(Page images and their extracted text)
= = = = = = =
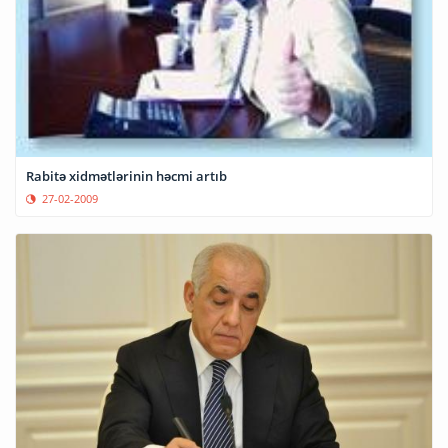
Rabitə xidmətlərinin həcmi artıb
27-02-2009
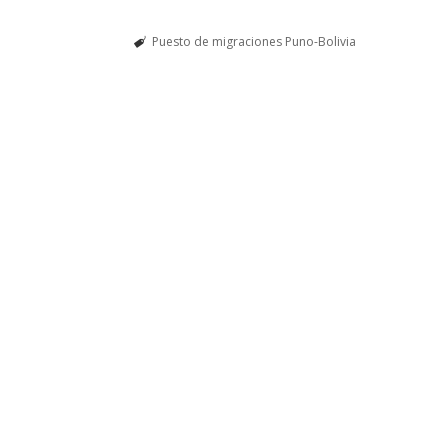
Puesto de migraciones Puno-Bolivia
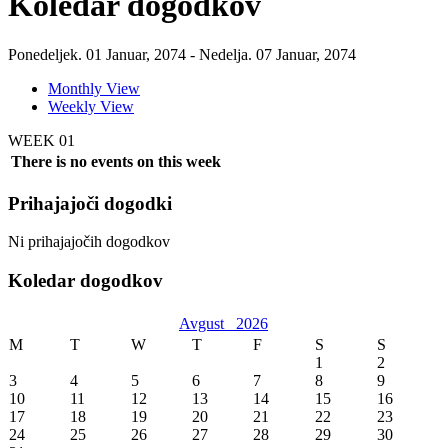
Koledar dogodkov
Ponedeljek. 01 Januar, 2074 - Nedelja. 07 Januar, 2074
Monthly View
Weekly View
WEEK 01
There is no events on this week
Prihajajoči dogodki
Ni prihajajočih dogodkov
Koledar dogodkov
Avgust
2026
M
T
W
T
F
S
S
1
2
3
4
5
6
7
8
9
10
11
12
13
14
15
16
17
18
19
20
21
22
23
24
25
26
27
28
29
30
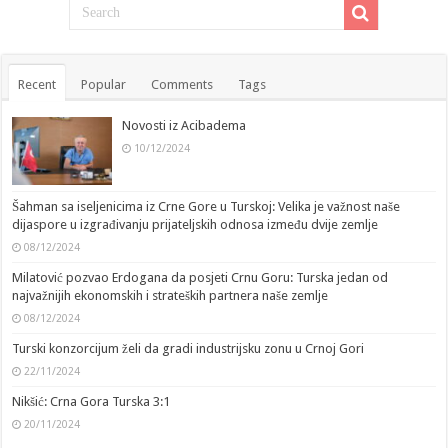
Recent
Popular
Comments
Tags
Novosti iz Acibadema
10/12/2024
Šahman sa iseljenicima iz Crne Gore u Turskoj: Velika je važnost naše
dijaspore u izgrađivanju prijateljskih odnosa između dvije zemlje
08/12/2024
Milatović pozvao Erdogana da posjeti Crnu Goru: Turska jedan od
najvažnijih ekonomskih i strateških partnera naše zemlje
08/12/2024
Turski konzorcijum želi da gradi industrijsku zonu u Crnoj Gori
22/11/2024
Nikšić: Crna Gora Turska 3:1
20/11/2024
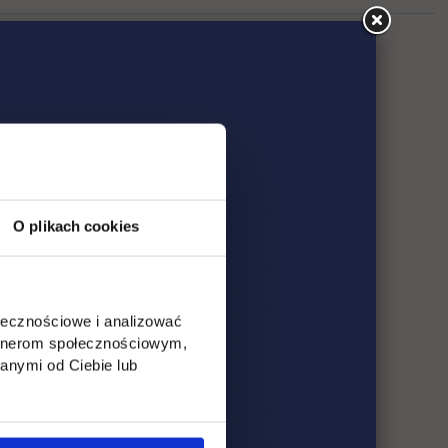
O plikach cookies
ołecznościowe i analizować
artnerom społecznościowym,
anymi od Ciebie lub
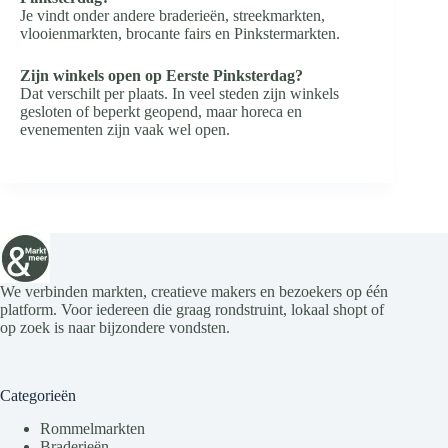
Je vindt onder andere braderieën, streekmarkten,
vlooienmarkten, brocante fairs en Pinkstermarkten.
Zijn winkels open op Eerste Pinksterdag?
Dat verschilt per plaats. In veel steden zijn winkels
gesloten of beperkt geopend, maar horeca en
evenementen zijn vaak wel open.
We verbinden markten, creatieve makers en bezoekers op één
platform. Voor iedereen die graag rondstruint, lokaal shopt of
op zoek is naar bijzondere vondsten.
Categorieën
Rommelmarkten
Braderieën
= = = = = = =
#### [Problem statement]
Swap "Koledar dogodkov" for "Koledar prireditev" wherever it occurs in the lines, and give back the extracted text with nothing else changed and the pictures left out.

#### [Completed task]
Rabitə xidmətlərinin həcmi artıb
27-02-2009
Puesto de migraciones Puno-Bolivia
Koledar prireditev
Ponedeljek. 01 Januar, 2074 - Nedelja. 07 Januar, 2074
Monthly View
Weekly View
WEEK 01
There is no events on this week
Prihajajoči dogodki
Ni prihajajočih dogodkov
Koledar prireditev
Avgust
2026
M
T
W
T
F
S
S
1
2
3
4
5
6
7
8
9
10
11
12
13
14
15
16
17
18
19
20
21
22
23
24
25
26
27
28
29
30
Recent
Popular
Comments
Tags
Novosti iz Acibadema
10/12/2024
Šahman sa iseljenicima iz Crne Gore u Turskoj: Velika je važnost naše
dijaspore u izgrađivanju prijateljskih odnosa između dvije zemlje
08/12/2024
Milatović pozvao Erdogana da posjeti Crnu Goru: Turska jedan od
najvažnijih ekonomskih i strateških partnera naše zemlje
08/12/2024
Turski konzorcijum želi da gradi industrijsku zonu u Crnoj Gori
22/11/2024
Nikšić: Crna Gora Turska 3:1
20/11/2024
O plikach cookies
ołecznościowe i analizować
artnerom społecznościowym,
anymi od Ciebie lub
Je vindt onder andere braderieën, streekmarkten,
vlooienmarkten, brocante fairs en Pinkstermarkten.
Zijn winkels open op Eerste Pinksterdag?
Dat verschilt per plaats. In veel steden zijn winkels
gesloten of beperkt geopend, maar horeca en
evenementen zijn vaak wel open.
We verbinden markten, creatieve makers en bezoekers op één
platform. Voor iedereen die graag rondstruint, lokaal shopt of
op zoek is naar bijzondere vondsten.
Categorieën
Rommelmarkten
Braderieën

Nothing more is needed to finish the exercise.